EXERCISE A: Which names does the notebook below import from the transformers library?

* * * * *

In [19]:
import torch
from datasets import list_datasets, load_dataset, Dataset
from transformers import AutoModel, AutoModelForSequenceClassification, AutoTokenizer
from transformers import Trainer, TrainingArguments
from sklearn.metrics import accuracy_score, f1_score

In [2]:
dataset_list = list_datasets()

In [3]:
len(dataset_list)

6985

In [4]:
dataset_list[:5]

['acronym_identification',
 'ade_corpus_v2',
 'adversarial_qa',
 'aeslc',
 'afrikaans_ner_corpus']

In [12]:
device = torch.device('cuda' if torch.cuda.is_available() else 'cpu')

### Load dataset

In [5]:
emotion = load_dataset('emotion')

Using custom data configuration default
Reusing dataset emotion (/home/andreas/.cache/huggingface/datasets/emotion/default/0.0.0/348f63ca8e27b3713b6c04d723efe6d824a56fb3d1449794716c0f0296072705)


  0%|          | 0/3 [00:00<?, ?it/s]

In [6]:
emotion

DatasetDict({
    train: Dataset({
        features: ['text', 'label'],
        num_rows: 16000
    })
    validation: Dataset({
        features: ['text', 'label'],
        num_rows: 2000
    })
    test: Dataset({
        features: ['text', 'label'],
        num_rows: 2000
    })
})

### Tokenize

In [7]:
model_ckpt = "distilbert-base-uncased"

In [8]:
tokenizer = AutoTokenizer.from_pretrained(model_ckpt)

In [9]:
def tokenize(batch):
    result = tokenizer(batch['text'], padding=True, truncation=True)
    return result

In [10]:
emotion_encoded = emotion.map(tokenize, batched=True, batch_size=512)



  0%|          | 0/32 [00:00<?, ?ba/s]

  0%|          | 0/4 [00:00<?, ?ba/s]

  0%|          | 0/4 [00:00<?, ?ba/s]

### Model

In [11]:
model = AutoModel.from_pretrained(model_ckpt)

Some weights of the model checkpoint at distilbert-base-uncased were not used when initializing DistilBertModel: ['vocab_layer_norm.weight', 'vocab_layer_norm.bias', 'vocab_projector.weight', 'vocab_transform.weight', 'vocab_transform.bias', 'vocab_projector.bias']
- This IS expected if you are initializing DistilBertModel from the checkpoint of a model trained on another task or with another architecture (e.g. initializing a BertForSequenceClassification model from a BertForPreTraining model).

* * * * *

EXERCISE B: Reproduce the records below, from their start through the line containing "138L155 146L138 152L121". Leave the picture out of your copy.

DATA LISTING:
* * * * *

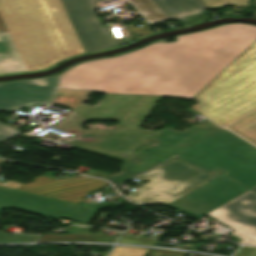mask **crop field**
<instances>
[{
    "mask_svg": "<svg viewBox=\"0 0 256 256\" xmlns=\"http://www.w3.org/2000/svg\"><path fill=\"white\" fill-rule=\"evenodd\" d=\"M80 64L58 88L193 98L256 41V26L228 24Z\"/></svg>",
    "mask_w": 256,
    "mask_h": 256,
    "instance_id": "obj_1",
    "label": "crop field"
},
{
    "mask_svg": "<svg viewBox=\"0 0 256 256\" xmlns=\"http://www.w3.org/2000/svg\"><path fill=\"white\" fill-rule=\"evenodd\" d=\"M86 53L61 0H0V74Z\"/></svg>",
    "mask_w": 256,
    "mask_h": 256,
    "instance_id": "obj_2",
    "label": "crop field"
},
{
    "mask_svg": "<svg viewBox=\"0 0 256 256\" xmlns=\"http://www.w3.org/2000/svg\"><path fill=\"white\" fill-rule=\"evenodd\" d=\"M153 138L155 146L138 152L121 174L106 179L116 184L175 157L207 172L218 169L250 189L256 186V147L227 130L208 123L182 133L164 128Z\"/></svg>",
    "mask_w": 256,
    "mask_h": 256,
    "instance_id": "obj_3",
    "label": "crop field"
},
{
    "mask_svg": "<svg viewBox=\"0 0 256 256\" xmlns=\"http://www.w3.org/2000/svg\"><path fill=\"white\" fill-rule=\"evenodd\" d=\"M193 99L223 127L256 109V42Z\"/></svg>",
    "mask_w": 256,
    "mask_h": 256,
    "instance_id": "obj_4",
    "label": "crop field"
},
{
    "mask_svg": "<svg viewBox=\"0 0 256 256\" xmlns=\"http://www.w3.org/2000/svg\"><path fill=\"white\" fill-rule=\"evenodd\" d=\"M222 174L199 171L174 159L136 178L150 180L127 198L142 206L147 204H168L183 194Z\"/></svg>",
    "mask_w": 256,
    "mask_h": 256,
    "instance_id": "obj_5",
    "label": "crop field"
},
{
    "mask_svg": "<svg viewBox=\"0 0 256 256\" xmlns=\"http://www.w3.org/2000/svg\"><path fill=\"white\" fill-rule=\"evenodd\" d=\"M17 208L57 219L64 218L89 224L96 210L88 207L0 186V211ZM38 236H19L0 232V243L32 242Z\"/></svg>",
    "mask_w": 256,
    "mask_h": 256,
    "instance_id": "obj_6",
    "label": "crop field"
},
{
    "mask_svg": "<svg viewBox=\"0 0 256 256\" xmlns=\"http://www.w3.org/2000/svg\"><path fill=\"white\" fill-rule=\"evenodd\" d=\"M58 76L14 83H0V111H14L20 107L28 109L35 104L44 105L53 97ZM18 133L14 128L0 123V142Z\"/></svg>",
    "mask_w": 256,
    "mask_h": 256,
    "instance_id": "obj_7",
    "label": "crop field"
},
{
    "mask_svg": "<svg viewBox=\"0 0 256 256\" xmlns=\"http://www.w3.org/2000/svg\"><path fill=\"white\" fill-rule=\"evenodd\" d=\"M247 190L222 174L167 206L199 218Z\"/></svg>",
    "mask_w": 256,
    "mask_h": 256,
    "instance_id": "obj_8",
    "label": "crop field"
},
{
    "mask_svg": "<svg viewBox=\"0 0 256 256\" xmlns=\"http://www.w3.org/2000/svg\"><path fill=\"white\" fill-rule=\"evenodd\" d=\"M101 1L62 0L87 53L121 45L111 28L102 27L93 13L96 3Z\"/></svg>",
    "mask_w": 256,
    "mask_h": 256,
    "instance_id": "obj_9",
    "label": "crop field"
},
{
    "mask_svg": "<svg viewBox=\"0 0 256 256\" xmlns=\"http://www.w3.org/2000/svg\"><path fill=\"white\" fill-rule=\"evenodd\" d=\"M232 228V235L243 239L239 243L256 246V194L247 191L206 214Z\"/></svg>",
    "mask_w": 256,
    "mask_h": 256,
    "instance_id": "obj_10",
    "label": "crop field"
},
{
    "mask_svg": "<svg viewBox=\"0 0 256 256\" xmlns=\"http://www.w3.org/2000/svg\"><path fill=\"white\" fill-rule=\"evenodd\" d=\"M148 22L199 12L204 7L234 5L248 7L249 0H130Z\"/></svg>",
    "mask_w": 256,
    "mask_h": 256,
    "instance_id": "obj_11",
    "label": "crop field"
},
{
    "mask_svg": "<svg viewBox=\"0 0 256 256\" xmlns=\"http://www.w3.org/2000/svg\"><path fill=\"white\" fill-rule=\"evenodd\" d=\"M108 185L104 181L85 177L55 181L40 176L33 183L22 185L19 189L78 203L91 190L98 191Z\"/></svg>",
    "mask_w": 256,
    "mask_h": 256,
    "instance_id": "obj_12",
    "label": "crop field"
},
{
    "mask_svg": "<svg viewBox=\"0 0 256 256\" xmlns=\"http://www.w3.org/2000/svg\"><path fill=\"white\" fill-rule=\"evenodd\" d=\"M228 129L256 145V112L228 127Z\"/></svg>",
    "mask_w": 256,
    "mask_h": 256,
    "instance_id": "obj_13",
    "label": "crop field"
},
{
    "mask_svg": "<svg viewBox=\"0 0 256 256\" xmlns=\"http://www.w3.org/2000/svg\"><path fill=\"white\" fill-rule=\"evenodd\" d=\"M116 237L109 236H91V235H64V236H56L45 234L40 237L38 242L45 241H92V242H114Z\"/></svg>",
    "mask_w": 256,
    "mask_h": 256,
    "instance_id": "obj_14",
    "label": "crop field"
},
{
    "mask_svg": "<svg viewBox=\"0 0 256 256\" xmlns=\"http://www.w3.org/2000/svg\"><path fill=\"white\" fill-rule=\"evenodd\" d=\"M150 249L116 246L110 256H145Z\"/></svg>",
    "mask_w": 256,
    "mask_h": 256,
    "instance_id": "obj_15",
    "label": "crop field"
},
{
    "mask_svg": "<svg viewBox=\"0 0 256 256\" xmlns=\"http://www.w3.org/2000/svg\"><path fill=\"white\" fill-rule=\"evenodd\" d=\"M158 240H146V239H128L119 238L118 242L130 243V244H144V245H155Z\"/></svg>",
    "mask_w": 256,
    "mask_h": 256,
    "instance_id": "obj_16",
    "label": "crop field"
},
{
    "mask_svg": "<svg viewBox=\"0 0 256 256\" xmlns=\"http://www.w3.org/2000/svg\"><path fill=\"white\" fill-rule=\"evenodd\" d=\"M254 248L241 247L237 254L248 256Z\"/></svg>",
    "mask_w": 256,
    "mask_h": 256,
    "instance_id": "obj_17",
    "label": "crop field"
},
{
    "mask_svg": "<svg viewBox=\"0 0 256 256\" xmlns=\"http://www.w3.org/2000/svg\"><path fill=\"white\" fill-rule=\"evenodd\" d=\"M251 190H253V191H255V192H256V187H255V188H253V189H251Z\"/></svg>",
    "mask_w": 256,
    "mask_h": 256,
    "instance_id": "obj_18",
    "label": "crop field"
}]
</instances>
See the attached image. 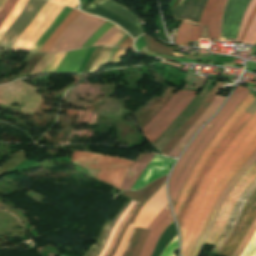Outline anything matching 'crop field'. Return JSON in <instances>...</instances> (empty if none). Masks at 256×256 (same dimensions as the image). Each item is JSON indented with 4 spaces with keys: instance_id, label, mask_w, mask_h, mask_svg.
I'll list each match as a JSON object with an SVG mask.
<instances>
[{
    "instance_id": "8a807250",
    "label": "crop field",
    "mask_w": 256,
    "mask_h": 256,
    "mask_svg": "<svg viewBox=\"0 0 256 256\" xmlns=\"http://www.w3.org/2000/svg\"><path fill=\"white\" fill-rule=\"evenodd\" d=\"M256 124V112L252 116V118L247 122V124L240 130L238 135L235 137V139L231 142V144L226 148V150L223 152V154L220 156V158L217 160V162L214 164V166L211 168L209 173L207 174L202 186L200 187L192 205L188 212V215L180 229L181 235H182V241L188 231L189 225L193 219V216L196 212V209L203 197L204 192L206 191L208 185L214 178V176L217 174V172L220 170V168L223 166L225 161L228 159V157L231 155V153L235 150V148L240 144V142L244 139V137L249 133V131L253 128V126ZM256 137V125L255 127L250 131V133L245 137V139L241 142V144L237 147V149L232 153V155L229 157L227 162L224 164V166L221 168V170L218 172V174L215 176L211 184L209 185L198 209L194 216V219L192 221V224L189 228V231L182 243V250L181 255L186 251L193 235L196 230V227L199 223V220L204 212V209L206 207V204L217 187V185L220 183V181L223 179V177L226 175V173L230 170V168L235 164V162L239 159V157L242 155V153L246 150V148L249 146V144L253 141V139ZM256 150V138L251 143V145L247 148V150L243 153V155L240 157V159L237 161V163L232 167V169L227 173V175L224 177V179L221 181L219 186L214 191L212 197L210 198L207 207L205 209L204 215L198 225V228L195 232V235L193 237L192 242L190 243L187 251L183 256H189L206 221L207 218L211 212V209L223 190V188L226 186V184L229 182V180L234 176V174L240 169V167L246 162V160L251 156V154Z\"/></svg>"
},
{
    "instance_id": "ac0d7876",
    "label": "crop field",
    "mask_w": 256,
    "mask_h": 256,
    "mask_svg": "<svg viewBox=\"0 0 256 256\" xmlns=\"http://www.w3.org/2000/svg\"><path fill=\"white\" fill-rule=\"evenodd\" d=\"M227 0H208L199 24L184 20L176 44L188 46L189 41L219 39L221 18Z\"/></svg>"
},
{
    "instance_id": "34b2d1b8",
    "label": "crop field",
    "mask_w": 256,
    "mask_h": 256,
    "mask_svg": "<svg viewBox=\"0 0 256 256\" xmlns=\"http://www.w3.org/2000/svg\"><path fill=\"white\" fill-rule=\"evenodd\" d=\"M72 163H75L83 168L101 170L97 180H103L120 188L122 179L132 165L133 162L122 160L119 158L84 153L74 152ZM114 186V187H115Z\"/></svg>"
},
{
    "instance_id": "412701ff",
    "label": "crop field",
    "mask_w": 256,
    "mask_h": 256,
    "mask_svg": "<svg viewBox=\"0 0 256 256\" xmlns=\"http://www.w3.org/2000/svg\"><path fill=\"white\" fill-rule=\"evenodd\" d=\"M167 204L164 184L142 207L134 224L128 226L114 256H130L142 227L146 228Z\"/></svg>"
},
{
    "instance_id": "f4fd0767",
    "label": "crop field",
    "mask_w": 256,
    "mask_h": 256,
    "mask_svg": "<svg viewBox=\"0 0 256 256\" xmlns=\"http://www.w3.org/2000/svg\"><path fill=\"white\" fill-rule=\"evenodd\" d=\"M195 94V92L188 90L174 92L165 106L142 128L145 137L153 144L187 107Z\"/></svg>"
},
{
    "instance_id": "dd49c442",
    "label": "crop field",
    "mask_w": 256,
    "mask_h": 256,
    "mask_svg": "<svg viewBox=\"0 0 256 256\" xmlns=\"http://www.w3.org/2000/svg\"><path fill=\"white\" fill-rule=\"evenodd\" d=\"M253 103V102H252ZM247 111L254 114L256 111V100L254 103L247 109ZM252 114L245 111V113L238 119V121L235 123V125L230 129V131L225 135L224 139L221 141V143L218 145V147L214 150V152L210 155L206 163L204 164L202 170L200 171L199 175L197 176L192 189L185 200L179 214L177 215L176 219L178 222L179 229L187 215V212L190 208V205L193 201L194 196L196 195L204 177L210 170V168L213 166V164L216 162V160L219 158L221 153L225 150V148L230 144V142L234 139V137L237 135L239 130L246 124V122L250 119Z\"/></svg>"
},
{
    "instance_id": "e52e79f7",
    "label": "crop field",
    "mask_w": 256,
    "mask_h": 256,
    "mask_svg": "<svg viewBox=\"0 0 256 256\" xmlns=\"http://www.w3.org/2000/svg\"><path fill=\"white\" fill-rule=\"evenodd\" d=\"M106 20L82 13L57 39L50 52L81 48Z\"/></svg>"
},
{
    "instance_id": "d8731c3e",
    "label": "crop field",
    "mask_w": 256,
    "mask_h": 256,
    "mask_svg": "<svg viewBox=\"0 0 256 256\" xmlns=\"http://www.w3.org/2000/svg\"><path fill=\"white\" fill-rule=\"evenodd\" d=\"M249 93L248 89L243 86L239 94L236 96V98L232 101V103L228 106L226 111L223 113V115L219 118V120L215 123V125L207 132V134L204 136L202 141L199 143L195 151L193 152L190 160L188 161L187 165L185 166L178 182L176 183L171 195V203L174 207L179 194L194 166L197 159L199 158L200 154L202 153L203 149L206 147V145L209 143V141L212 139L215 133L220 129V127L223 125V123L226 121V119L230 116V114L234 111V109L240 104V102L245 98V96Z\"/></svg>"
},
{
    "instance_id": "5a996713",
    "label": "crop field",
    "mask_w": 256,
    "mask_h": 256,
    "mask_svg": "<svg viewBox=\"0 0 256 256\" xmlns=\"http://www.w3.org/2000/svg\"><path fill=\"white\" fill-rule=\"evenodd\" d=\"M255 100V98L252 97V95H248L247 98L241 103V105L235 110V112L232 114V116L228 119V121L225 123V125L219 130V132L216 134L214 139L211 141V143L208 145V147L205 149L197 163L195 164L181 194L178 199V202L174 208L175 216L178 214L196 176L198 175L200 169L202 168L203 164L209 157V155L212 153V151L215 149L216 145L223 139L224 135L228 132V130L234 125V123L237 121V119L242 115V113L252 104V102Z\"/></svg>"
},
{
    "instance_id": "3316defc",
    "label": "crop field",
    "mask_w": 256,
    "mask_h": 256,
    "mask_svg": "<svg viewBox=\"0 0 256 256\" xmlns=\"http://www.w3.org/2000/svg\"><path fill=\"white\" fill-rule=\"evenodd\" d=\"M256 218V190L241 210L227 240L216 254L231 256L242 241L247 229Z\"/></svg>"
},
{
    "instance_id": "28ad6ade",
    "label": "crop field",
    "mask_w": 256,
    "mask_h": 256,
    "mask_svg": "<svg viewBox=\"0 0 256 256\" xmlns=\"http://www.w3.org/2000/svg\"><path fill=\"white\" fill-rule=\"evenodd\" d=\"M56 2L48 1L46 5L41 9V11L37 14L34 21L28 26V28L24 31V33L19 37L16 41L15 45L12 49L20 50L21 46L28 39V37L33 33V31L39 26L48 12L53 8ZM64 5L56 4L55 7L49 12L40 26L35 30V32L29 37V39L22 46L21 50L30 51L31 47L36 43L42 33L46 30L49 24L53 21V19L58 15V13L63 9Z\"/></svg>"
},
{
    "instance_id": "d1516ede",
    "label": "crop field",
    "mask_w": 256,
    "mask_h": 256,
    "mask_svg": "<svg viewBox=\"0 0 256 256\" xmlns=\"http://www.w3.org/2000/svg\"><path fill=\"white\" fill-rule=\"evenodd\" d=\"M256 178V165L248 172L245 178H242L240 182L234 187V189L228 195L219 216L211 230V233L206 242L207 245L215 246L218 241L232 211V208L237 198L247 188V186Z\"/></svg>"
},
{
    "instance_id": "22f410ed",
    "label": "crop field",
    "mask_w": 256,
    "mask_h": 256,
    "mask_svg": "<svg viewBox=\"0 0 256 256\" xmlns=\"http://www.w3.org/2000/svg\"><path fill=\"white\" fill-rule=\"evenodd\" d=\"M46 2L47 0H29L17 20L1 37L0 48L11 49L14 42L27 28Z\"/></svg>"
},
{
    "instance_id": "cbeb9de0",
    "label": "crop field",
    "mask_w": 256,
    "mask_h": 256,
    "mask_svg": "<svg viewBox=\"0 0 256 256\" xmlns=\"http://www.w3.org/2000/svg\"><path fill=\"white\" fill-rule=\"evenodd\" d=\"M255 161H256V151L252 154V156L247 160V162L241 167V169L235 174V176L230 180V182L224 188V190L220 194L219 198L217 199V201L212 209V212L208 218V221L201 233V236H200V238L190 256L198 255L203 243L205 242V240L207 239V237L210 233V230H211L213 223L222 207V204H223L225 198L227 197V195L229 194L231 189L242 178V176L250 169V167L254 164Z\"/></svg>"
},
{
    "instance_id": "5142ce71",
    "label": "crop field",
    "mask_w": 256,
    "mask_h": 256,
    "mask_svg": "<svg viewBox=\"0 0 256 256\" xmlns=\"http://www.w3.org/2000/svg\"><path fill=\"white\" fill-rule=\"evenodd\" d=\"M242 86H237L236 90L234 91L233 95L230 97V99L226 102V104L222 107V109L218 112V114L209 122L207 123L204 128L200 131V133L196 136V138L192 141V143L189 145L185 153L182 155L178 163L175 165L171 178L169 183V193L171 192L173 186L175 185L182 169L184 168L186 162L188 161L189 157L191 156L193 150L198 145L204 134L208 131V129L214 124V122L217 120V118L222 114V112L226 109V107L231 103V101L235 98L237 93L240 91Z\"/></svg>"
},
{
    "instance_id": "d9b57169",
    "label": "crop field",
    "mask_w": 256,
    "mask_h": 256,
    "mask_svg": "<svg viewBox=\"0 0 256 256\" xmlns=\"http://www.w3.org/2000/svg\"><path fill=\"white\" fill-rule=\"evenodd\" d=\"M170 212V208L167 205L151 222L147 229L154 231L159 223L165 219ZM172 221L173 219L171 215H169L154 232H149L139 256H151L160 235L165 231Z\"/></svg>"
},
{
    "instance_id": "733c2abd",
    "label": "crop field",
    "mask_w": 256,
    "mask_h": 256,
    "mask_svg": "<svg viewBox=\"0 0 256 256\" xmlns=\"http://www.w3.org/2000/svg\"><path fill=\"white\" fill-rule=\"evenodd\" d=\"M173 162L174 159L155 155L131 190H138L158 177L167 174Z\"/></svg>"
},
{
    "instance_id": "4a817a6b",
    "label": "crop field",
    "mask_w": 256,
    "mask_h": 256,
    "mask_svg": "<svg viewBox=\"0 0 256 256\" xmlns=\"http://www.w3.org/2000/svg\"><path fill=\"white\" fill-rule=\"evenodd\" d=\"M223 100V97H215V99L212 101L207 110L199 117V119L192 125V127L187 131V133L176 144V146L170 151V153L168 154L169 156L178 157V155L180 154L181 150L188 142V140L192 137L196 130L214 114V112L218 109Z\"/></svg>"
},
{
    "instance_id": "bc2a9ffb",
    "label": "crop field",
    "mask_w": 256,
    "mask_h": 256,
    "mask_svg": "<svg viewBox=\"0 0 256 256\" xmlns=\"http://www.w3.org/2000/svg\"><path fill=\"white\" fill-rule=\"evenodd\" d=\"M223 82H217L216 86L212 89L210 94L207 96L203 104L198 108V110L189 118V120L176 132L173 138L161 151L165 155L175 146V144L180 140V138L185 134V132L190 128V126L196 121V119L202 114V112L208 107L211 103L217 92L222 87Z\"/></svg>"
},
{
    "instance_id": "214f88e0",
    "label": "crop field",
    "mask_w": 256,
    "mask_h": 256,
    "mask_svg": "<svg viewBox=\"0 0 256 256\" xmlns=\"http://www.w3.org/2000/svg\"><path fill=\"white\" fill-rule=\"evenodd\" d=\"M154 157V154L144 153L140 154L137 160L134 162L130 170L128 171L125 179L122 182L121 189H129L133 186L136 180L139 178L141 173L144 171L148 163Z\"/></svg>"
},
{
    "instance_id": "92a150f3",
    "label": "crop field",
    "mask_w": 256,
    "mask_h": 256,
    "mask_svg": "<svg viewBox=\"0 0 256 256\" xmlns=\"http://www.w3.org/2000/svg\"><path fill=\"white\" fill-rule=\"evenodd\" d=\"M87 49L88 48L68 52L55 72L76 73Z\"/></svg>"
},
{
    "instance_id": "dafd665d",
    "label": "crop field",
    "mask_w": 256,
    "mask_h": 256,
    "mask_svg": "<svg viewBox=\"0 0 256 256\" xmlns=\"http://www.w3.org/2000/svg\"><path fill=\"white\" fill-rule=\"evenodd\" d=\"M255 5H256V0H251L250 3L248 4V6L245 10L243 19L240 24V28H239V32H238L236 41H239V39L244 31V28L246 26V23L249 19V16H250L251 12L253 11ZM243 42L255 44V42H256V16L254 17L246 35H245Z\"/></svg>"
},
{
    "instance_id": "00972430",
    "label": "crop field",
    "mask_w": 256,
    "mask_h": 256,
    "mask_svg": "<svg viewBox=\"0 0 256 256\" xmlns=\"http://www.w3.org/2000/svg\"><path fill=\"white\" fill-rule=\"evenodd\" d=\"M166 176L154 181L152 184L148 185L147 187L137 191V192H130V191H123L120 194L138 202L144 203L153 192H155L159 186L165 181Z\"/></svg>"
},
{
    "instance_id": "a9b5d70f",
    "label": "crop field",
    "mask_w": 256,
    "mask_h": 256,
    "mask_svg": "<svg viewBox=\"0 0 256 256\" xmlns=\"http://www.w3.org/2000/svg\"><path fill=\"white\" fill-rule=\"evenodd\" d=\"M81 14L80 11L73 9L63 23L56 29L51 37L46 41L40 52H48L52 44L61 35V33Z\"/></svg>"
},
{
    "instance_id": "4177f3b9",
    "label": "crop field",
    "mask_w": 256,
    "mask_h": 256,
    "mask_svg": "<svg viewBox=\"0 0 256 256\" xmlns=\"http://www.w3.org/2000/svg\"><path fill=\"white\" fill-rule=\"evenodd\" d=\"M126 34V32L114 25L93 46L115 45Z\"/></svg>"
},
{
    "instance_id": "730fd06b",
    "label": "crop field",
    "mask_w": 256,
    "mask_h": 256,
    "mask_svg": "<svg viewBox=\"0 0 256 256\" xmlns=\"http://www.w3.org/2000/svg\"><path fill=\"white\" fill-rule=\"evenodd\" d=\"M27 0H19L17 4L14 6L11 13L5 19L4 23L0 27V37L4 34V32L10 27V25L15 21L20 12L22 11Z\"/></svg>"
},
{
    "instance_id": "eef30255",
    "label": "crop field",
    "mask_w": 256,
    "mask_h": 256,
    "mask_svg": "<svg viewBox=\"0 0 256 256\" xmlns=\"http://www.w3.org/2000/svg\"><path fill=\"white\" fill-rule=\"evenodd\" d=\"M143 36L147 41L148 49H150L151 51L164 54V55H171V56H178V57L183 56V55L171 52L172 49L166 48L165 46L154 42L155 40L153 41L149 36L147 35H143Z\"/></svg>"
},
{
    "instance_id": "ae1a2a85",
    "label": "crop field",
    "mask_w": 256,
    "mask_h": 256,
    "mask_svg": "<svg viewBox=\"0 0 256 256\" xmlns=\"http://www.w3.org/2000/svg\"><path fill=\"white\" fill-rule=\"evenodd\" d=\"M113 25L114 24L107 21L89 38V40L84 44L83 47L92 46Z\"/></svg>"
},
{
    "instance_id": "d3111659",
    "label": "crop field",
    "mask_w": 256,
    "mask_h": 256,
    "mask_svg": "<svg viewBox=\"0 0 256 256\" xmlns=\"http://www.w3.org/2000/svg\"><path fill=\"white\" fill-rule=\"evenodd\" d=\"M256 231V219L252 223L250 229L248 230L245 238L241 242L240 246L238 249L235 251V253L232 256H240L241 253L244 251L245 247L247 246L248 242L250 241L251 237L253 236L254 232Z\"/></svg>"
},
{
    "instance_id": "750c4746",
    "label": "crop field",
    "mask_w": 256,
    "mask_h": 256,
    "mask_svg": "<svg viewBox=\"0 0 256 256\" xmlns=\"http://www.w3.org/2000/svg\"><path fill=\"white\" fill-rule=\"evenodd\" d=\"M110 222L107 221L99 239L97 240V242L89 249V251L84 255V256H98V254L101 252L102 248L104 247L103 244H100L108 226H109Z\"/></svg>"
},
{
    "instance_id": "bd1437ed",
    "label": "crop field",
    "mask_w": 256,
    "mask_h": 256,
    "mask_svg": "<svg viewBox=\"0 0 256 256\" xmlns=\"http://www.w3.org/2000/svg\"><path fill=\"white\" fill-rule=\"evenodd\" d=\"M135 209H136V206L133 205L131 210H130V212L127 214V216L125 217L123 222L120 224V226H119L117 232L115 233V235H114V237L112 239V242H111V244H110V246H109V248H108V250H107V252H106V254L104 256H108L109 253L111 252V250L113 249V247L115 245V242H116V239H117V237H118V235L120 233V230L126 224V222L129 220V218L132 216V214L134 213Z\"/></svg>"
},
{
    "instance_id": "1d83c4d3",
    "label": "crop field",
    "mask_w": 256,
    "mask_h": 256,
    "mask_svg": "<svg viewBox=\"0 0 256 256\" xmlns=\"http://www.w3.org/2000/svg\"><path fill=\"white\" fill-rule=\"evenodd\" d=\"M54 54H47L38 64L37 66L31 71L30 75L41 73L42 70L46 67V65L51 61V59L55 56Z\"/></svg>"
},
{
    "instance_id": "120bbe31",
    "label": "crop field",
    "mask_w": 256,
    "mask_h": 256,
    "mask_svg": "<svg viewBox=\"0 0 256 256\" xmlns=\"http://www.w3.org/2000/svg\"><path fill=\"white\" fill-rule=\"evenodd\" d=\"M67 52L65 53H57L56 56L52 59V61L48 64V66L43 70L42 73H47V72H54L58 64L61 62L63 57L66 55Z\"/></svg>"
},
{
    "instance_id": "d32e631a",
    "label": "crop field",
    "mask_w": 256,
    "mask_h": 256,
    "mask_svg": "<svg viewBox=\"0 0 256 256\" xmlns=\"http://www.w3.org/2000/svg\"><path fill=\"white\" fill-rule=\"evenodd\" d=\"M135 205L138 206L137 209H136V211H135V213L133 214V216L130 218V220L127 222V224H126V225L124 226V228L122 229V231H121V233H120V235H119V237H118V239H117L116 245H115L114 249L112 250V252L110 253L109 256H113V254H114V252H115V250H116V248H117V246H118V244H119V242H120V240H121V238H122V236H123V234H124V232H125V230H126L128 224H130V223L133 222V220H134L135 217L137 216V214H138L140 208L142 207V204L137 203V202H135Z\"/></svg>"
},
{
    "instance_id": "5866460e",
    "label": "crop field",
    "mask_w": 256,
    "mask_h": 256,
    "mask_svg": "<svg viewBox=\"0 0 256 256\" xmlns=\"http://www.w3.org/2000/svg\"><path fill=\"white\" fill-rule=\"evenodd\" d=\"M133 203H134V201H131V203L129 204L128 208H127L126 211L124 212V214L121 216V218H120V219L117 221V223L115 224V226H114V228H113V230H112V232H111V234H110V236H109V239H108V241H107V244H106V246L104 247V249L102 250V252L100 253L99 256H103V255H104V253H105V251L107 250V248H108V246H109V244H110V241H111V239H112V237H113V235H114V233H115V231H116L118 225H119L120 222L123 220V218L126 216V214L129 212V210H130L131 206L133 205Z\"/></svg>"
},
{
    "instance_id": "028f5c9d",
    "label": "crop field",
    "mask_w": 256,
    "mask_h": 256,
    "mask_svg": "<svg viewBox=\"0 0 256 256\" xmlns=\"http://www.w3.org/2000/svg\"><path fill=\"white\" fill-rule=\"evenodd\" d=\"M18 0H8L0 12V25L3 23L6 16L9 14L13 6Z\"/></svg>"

* * * * *

FINAL ANSWER A: AutoModel, AutoModelForSequenceClassification, AutoTokenizer, Trainer, TrainingArguments

FINAL ANSWER B:
mask **crop field**
<instances>
[{
    "mask_svg": "<svg viewBox=\"0 0 256 256\" xmlns=\"http://www.w3.org/2000/svg\"><path fill=\"white\" fill-rule=\"evenodd\" d=\"M80 64L58 88L193 98L256 41V26L228 24Z\"/></svg>",
    "mask_w": 256,
    "mask_h": 256,
    "instance_id": "obj_1",
    "label": "crop field"
},
{
    "mask_svg": "<svg viewBox=\"0 0 256 256\" xmlns=\"http://www.w3.org/2000/svg\"><path fill=\"white\" fill-rule=\"evenodd\" d=\"M86 53L61 0H0V74Z\"/></svg>",
    "mask_w": 256,
    "mask_h": 256,
    "instance_id": "obj_2",
    "label": "crop field"
},
{
    "mask_svg": "<svg viewBox=\"0 0 256 256\" xmlns=\"http://www.w3.org/2000/svg\"><path fill=\"white\" fill-rule=\"evenodd\" d=\"M153 138L155 146L138 152L121 174L106 179L116 184L175 157L207 172L218 169L250 189L256 186V147L227 130L208 123L182 133L164 128Z\"/></svg>",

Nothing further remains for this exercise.